Strauss (Physics/Univ. of Oklahoma; co-editor: Dictionary of Christianity and Science, 2017) is both a Christian and a physicist, which many people find to be a surprising combination, he says. After all, aren’t the Big Bang and the biblical Creation narrative incompatible? The author used to think so, but he says that he has “come to realize that the big bang is one of the most powerful and convincing evidences for God’s existence.” The assumption among Christians that their faith and science are mutually exclusive is a troubling development, argues Strauss, who says that it can lead young Christians to either abandon their faith, once they get to college, or reject the important discoveries of science. In order to mitigate this rivalry, the author examines the ways in which the two worldviews overlap and inform each other.

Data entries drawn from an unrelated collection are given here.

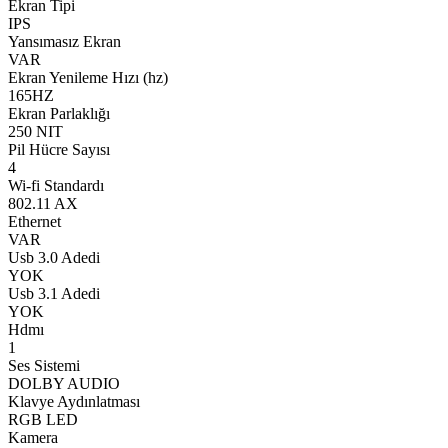
Ekran Tipi
IPS
Yansımasız Ekran
VAR
Ekran Yenileme Hızı (hz)
165HZ
Ekran Parlaklığı
250 NIT
Pil Hücre Sayısı
4
Wi-fi Standardı
802.11 AX
Ethernet
VAR
Usb 3.0 Adedi
YOK
Usb 3.1 Adedi
YOK
Hdmı
1
Ses Sistemi
DOLBY AUDIO
Klavye Aydınlatması
RGB LED
Kamera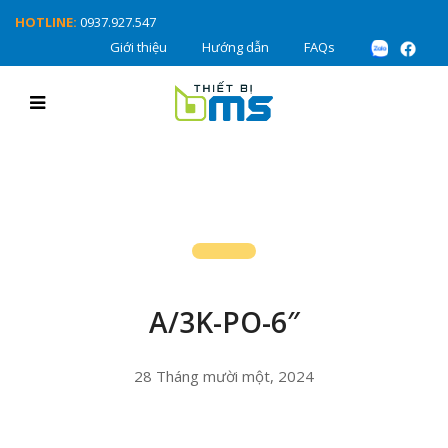
HOTLINE:
0937.927.547
Giới thiệu
Hướng dẫn
FAQs
A/3K-PO-6″
28 Tháng mười một, 2024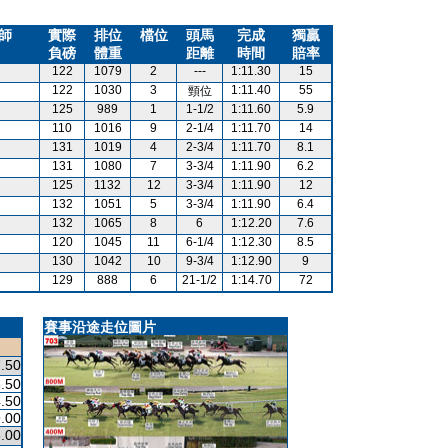
師
實際
排位
檔位
頭馬
完成
獨贏
負磅
體重
距離
時間
賠率
122
1079
2
---
1:11.30
15
122
1030
3
1:11.40
55
頸位
125
989
1
1-1/2
1:11.60
5.9
110
1016
9
2-1/4
1:11.70
14
131
1019
4
2-3/4
1:11.70
8.1
131
1080
7
3-3/4
1:11.90
6.2
125
1132
12
3-3/4
1:11.90
12
132
1051
5
3-3/4
1:11.90
6.4
132
1065
8
6
1:12.20
7.6
120
1045
11
6-1/4
1:12.30
8.5
130
1042
10
9-3/4
1:12.90
9
129
888
6
21-1/2
1:14.70
72
賽事沿途走位圖片
.50
.50
.50
.00
.00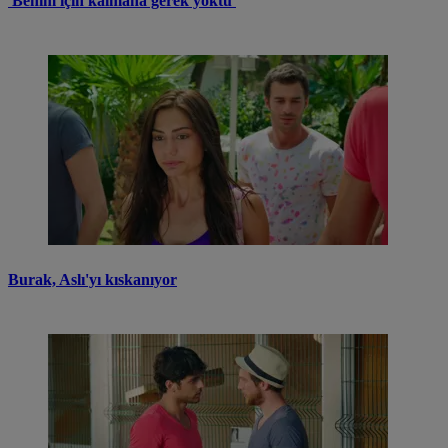
'Benim için kalmana gerek yoktu'
Burak, Aslı'yı kıskanıyor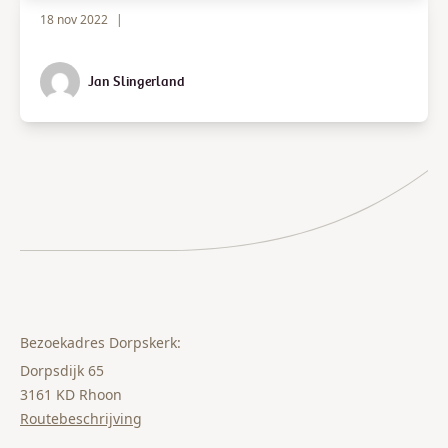
18 nov 2022
|
Jan Slingerland
Bezoekadres Dorpskerk:
Dorpsdijk 65
3161 KD Rhoon
Routebeschrijving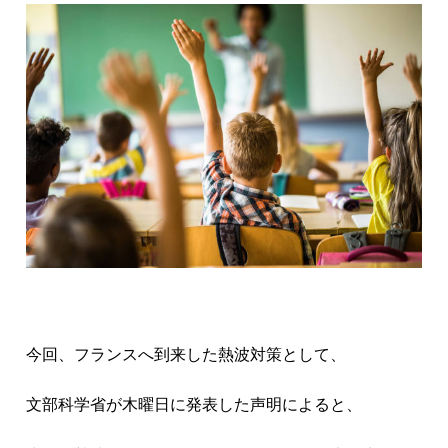
今回、フランスへ到来した熱波対策として、
文部科学省が木曜日に発表した声明によると、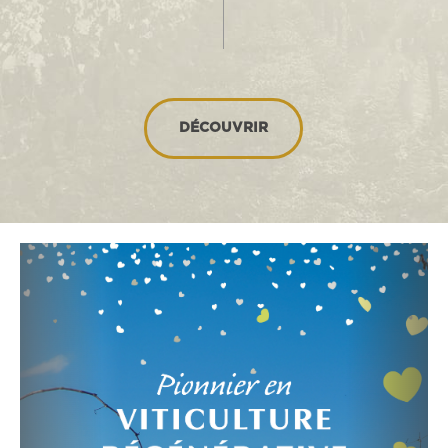
DÉCOUVRIR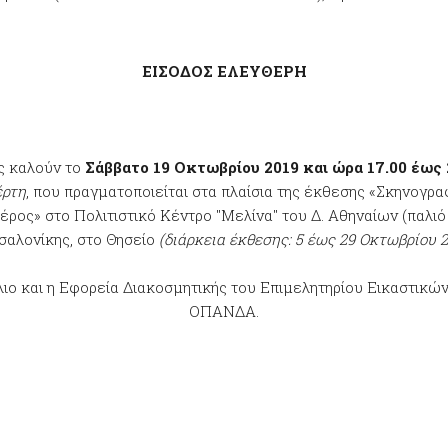
ΕΙΣΟΔΟΣ ΕΛΕΥΘΕΡΗ
ς καλούν το
Σάββατο 19 Οκτωβρίου 2019 και ώρα 17.00 έως
έρτη
, που πραγματοποιείται στα πλαίσια της έκθεσης «Σκηνογρ
ος» στο Πολιτιστικό Κέντρο "Μελίνα" του Δ. Αθηναίων (παλιό
σαλονίκης, στο Θησείο
(διάρκεια έκθεσης: 5 έως 29 Οκτωβρίου 2
ο και η Εφορεία Διακοσμητικής του Επιμελητηρίου Εικαστικών
ΟΠΑΝΔΑ.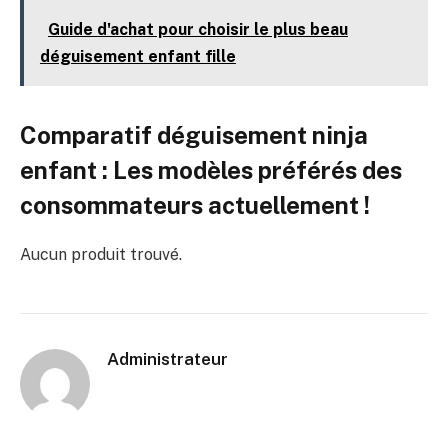
Guide d'achat pour choisir le plus beau
déguisement enfant fille
Comparatif déguisement ninja
enfant : Les modèles préférés des
consommateurs actuellement !
Aucun produit trouvé.
Administrateur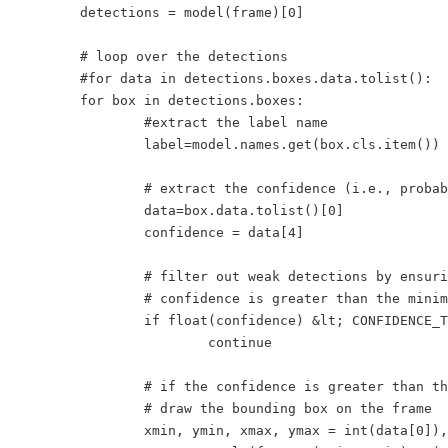
	detections = model(frame)[0]

	# loop over the detections

	#for data in detections.boxes.data.tolist():

	for box in detections.boxes:

		#extract the label name

		label=model.names.get(box.cls.item())

		# extract the confidence (i.e., probability) associated with the detection

		data=box.data.tolist()[0]

		confidence = data[4]

		# filter out weak detections by ensuring the

		# confidence is greater than the minimum confidence

		if float(confidence) &lt; CONFIDENCE_THRESHOLD:

			continue

		# if the confidence is greater than the minimum confidence,

		# draw the bounding box on the frame

		xmin, ymin, xmax, ymax = int(data[0]), int(data[1]), int(data[2]), int(data[3])
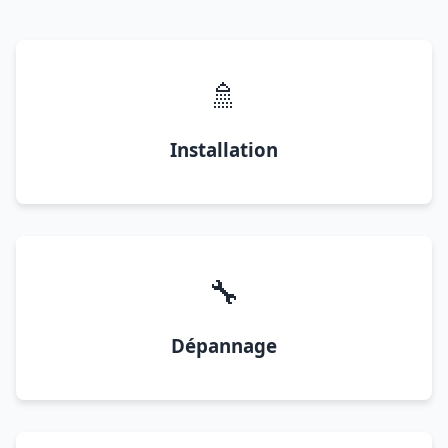
🚿
Installation
🔧
Dépannage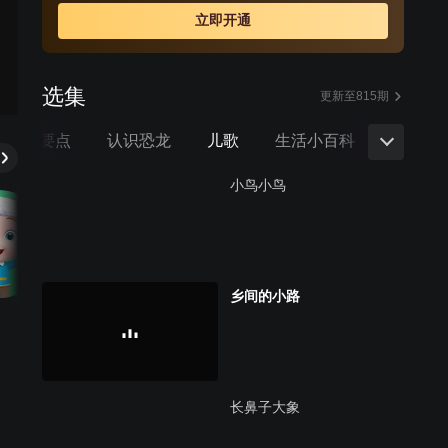
见识。
立即开通
选集
更新至815期
毒防控要点
认识恐龙
儿歌
生活小百科
身体的
小鸟小鸟
乡间的小路
长鼻子大象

He looks at the reasons why scientists think what they think and why people should believe them; he then goes on to propose biblical theories that take scientific thought into account—questioning whether the word “day” in Genesis meant a literal 24-hour period, for instance, or whether there really was no death in the world before Adam’s sin. Throughout the book, Strauss’ tone is accessible and calming. At times, it even seems as though he’s afraid that he’ll scare readers away if he says the wrong thing: “Scientists like me are sometimes known for being stubborn and skeptical. My wife would most likely agree that this is true.” The book does fall short of fully accepting mainstream scientific consensus—the author doesn’t believe in natural evolution, for example—but there’s still much here that may give pause to science-skeptical Christians. Even if they’re not convinced by Strauss’ arguments, his effort to bridge this cultural chasm is an admirable one.
A good-faith, if not completely scientific, effort to reconcile the book of Genesis with the Big Bang theory.